José Powell ’91, Assistant Dean of Admission and Director of Student of Color Recruitment:
“I often say to parents that a negative decision is not an indictment on the child’s humanity, while an admission decision is not an anointing, nor is it a guarantee of perfection. Every year, the applicant pool is different. The needs and interests of the institution change from year to year. It is those needs that guide our decision making.”
Kevin Graber, Assistant Dean of Admission:
“The application process is a learning experience in and of itself. Even if you’re not offered admission, the process of putting your best foot forward academically and presenting yourself to an admission committee is valuable.”
Marisa Zepeda, Assistant Dean of Admission:
“Whenever I face disappointment, I think about how everything happens for a reason. When I look back at past rejection, I realize that I am a better person for having gone through it.”
Julie Wadland ’06, Assistant Dean of Admission:
“In the application process, what’s in your control is your effort and putting your best foot forward. As disappointing as it may be to receive a decision letter you aren’t hoping for, take comfort in the hard work and preparation you put into the application process. You did your job, and you did it well. The most important part of facing disappointment? Standing taller than you did before.”
Natalie Wombwell ’01, Assistant Dean of Admission:
“Throughout life there are two challenges you will repeatedly face: ‘What am I truly passionate about?’ and ‘What do I need to do to make those passions a reality?’ For most people those are not easy questions to answer as they require insight and strength. Everything we do in life is an opportunity to learn more about ourselves, and you can only learn more if you try. For me the latter question is the harder to answer, and then act on; in deciding and completing your application to boarding school you have realized aspects of life that you are passionate about, and took the necessary steps to make those passions more of a reality. Be proud that you have completed this process, think about what you have learned about yourself along the way and no matter the outcome know that you have the strength to put yourself out there to make your dreams come true. Life is filled with challenges, disappointments and successes; we never know what will happen unless we try and we will always learn more along the way…”
Peter Dignard ’07, Admission Counselor:
“When one door closes another will always open.

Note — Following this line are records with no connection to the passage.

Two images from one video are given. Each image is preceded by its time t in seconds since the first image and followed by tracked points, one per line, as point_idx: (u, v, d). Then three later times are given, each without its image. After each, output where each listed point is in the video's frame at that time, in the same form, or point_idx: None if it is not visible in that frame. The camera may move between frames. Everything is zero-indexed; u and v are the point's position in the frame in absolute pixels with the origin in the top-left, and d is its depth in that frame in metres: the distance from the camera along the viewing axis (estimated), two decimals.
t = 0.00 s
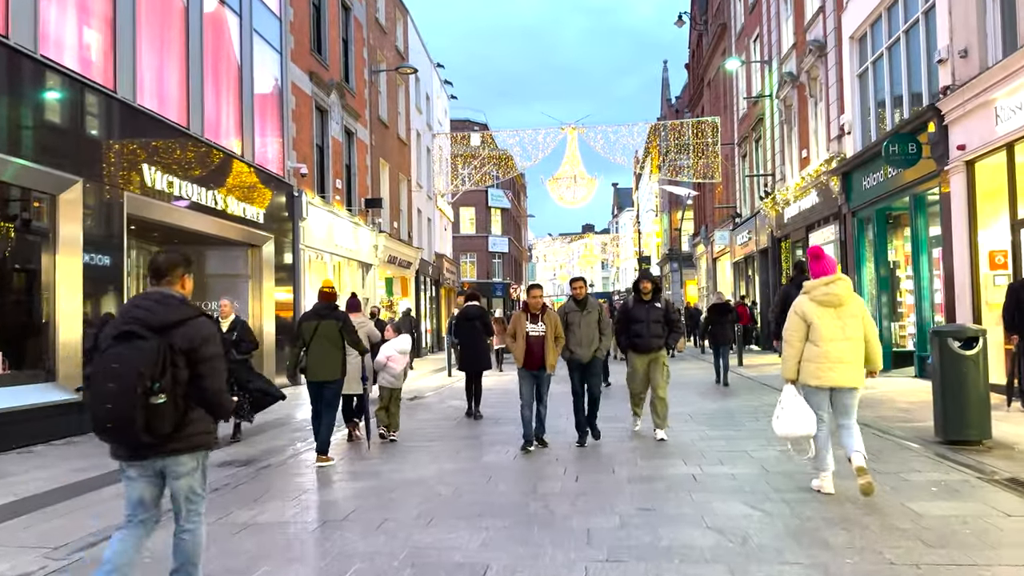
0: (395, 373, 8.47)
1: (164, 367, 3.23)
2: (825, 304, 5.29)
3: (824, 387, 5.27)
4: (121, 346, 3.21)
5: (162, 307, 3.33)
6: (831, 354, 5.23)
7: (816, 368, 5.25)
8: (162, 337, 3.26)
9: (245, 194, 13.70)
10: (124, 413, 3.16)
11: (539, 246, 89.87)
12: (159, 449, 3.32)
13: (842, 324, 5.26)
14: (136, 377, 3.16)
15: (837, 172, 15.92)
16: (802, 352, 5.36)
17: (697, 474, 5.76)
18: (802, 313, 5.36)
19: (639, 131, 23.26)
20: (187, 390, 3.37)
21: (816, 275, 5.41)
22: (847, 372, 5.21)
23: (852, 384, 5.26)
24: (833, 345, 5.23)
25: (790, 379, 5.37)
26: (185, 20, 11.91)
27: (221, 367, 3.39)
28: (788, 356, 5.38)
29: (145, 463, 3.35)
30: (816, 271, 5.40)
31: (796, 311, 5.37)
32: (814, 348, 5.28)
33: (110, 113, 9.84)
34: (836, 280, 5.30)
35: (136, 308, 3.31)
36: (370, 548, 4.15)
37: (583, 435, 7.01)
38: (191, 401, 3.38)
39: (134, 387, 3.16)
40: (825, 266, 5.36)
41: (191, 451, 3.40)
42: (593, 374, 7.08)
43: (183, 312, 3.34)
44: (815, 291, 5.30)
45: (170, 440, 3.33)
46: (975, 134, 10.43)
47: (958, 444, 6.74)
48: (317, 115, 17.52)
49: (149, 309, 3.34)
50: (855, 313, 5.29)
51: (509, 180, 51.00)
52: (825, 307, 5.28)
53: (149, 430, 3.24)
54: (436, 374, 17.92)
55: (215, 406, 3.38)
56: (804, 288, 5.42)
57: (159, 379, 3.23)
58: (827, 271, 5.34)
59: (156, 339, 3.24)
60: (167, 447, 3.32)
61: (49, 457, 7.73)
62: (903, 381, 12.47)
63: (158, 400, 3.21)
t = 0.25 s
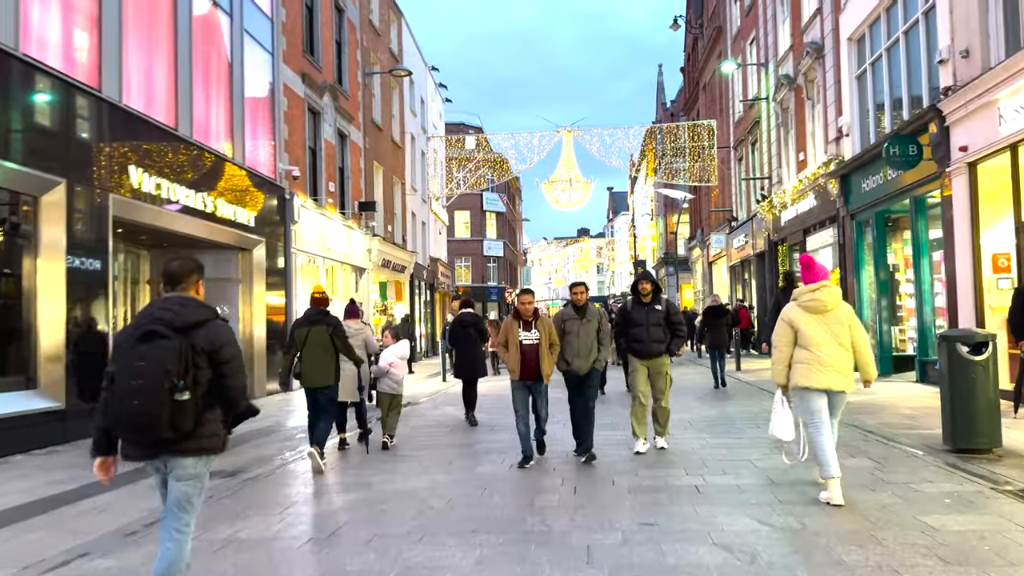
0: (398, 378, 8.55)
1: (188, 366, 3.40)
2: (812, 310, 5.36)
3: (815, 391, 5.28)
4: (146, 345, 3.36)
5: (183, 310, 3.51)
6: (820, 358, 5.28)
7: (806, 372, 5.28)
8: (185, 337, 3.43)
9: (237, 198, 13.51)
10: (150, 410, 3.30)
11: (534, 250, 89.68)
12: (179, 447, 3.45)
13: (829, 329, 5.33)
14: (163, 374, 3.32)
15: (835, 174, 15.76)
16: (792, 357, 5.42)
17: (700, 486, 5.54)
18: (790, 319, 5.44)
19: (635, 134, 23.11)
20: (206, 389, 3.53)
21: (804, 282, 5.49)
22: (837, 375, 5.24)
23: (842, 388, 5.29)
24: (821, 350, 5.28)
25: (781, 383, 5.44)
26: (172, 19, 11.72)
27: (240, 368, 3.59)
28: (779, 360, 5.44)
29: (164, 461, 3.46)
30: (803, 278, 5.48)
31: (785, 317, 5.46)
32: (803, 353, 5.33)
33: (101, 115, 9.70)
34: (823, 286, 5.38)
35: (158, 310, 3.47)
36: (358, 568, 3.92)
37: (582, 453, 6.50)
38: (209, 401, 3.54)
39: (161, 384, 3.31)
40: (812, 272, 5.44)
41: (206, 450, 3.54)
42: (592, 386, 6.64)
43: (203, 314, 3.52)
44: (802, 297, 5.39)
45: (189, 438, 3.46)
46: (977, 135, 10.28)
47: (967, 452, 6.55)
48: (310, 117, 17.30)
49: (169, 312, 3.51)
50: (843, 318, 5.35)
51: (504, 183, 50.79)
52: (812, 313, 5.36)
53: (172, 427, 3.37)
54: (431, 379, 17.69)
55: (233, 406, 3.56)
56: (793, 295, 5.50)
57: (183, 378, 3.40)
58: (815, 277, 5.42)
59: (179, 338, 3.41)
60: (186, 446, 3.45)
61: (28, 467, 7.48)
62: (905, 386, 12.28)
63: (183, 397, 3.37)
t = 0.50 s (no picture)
0: (391, 379, 8.58)
1: (197, 365, 3.44)
2: (800, 312, 5.69)
3: (798, 391, 5.65)
4: (155, 347, 3.41)
5: (191, 309, 3.53)
6: (804, 358, 5.64)
7: (789, 371, 5.64)
8: (193, 337, 3.46)
9: (224, 198, 13.37)
10: (162, 410, 3.37)
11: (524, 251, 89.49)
12: (192, 446, 3.48)
13: (814, 331, 5.69)
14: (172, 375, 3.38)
15: (828, 173, 15.62)
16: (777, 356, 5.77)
17: (697, 492, 5.35)
18: (779, 319, 5.77)
19: (625, 134, 22.95)
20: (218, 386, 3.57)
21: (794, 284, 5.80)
22: (818, 376, 5.61)
23: (826, 389, 5.65)
24: (808, 351, 5.66)
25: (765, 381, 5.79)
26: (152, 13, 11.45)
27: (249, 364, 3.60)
28: (765, 359, 5.79)
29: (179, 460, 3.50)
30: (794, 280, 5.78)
31: (774, 317, 5.79)
32: (788, 353, 5.70)
33: (84, 113, 9.58)
34: (813, 289, 5.70)
35: (166, 310, 3.51)
36: None
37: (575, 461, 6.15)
38: (221, 398, 3.57)
39: (170, 384, 3.37)
40: (804, 274, 5.73)
41: (219, 447, 3.56)
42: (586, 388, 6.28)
43: (209, 313, 3.54)
44: (792, 298, 5.70)
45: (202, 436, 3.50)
46: (973, 133, 10.14)
47: (969, 457, 6.36)
48: (296, 115, 17.03)
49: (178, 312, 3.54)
50: (828, 321, 5.69)
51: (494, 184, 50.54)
52: (800, 314, 5.69)
53: (185, 427, 3.43)
54: (420, 381, 17.44)
55: (245, 402, 3.58)
56: (784, 295, 5.81)
57: (193, 377, 3.44)
58: (805, 280, 5.72)
59: (187, 339, 3.44)
60: (198, 444, 3.49)
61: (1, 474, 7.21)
62: (900, 387, 12.13)
63: (193, 395, 3.41)
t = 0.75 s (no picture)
0: (392, 384, 8.58)
1: (201, 369, 3.54)
2: (793, 312, 5.67)
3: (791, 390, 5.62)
4: (164, 350, 3.53)
5: (202, 315, 3.64)
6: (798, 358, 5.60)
7: (783, 370, 5.62)
8: (200, 341, 3.57)
9: (216, 200, 13.20)
10: (166, 411, 3.48)
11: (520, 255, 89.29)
12: (197, 447, 3.57)
13: (807, 331, 5.65)
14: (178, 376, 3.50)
15: (827, 174, 15.45)
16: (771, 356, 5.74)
17: (699, 502, 5.15)
18: (772, 320, 5.75)
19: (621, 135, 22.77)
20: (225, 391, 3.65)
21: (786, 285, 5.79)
22: (813, 375, 5.57)
23: (820, 388, 5.61)
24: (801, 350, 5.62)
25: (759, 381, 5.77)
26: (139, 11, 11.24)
27: (254, 370, 3.68)
28: (758, 359, 5.76)
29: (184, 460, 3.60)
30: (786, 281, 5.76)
31: (766, 318, 5.77)
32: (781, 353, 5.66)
33: (74, 115, 9.49)
34: (805, 289, 5.68)
35: (179, 316, 3.64)
36: None
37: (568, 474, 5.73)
38: (228, 402, 3.65)
39: (175, 385, 3.48)
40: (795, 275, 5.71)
41: (223, 449, 3.64)
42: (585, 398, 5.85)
43: (219, 319, 3.65)
44: (785, 299, 5.68)
45: (207, 438, 3.59)
46: (976, 132, 9.98)
47: (979, 465, 6.16)
48: (289, 116, 16.81)
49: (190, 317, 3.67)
50: (822, 321, 5.66)
51: (490, 186, 50.35)
52: (793, 315, 5.67)
53: (187, 427, 3.52)
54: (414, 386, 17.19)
55: (248, 406, 3.64)
56: (776, 296, 5.80)
57: (198, 380, 3.54)
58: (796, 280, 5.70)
59: (195, 342, 3.56)
60: (202, 446, 3.58)
61: None
62: (901, 390, 11.94)
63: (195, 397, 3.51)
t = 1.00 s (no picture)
0: (390, 386, 8.49)
1: (225, 375, 3.53)
2: (777, 320, 5.76)
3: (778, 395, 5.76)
4: (187, 355, 3.50)
5: (222, 321, 3.62)
6: (782, 364, 5.74)
7: (768, 377, 5.77)
8: (224, 347, 3.55)
9: (207, 202, 13.01)
10: (190, 415, 3.46)
11: (514, 257, 89.13)
12: (220, 448, 3.58)
13: (791, 338, 5.77)
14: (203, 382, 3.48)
15: (823, 175, 15.31)
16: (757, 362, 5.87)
17: (701, 512, 4.96)
18: (757, 327, 5.85)
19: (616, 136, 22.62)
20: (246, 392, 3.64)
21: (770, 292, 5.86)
22: (798, 380, 5.70)
23: (806, 393, 5.72)
24: (785, 356, 5.75)
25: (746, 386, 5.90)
26: (124, 7, 11.01)
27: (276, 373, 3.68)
28: (745, 366, 5.89)
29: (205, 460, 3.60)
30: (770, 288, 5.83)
31: (751, 325, 5.87)
32: (766, 360, 5.79)
33: (62, 115, 9.37)
34: (788, 296, 5.76)
35: (199, 321, 3.60)
36: None
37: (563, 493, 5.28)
38: (250, 405, 3.65)
39: (200, 392, 3.46)
40: (777, 282, 5.79)
41: (245, 450, 3.65)
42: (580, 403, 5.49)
43: (241, 325, 3.62)
44: (769, 307, 5.76)
45: (229, 440, 3.58)
46: (976, 131, 9.83)
47: (987, 471, 5.98)
48: (278, 116, 16.58)
49: (210, 321, 3.63)
50: (805, 326, 5.77)
51: (484, 188, 50.15)
52: (777, 322, 5.76)
53: (210, 431, 3.51)
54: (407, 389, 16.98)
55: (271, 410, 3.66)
56: (759, 304, 5.89)
57: (221, 385, 3.53)
58: (779, 287, 5.77)
59: (219, 349, 3.54)
60: (225, 448, 3.59)
61: None
62: (900, 393, 11.79)
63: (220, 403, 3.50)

Instead of focusing on the door that has been closed, you must look for the opportunities that lie ahead.”
I hope this advice from Andover’s admission counselors is helpful to you as you look forward to next year.
Thank you for sharing your stories with us. We enjoyed getting to know you. If you receive an admit letter from Andover, we look forward to seeing you at the Spring Visit Program. If your path leads you to another school, we will delight in hearing about your successes from afar and will know that our loss is the gain of another school community.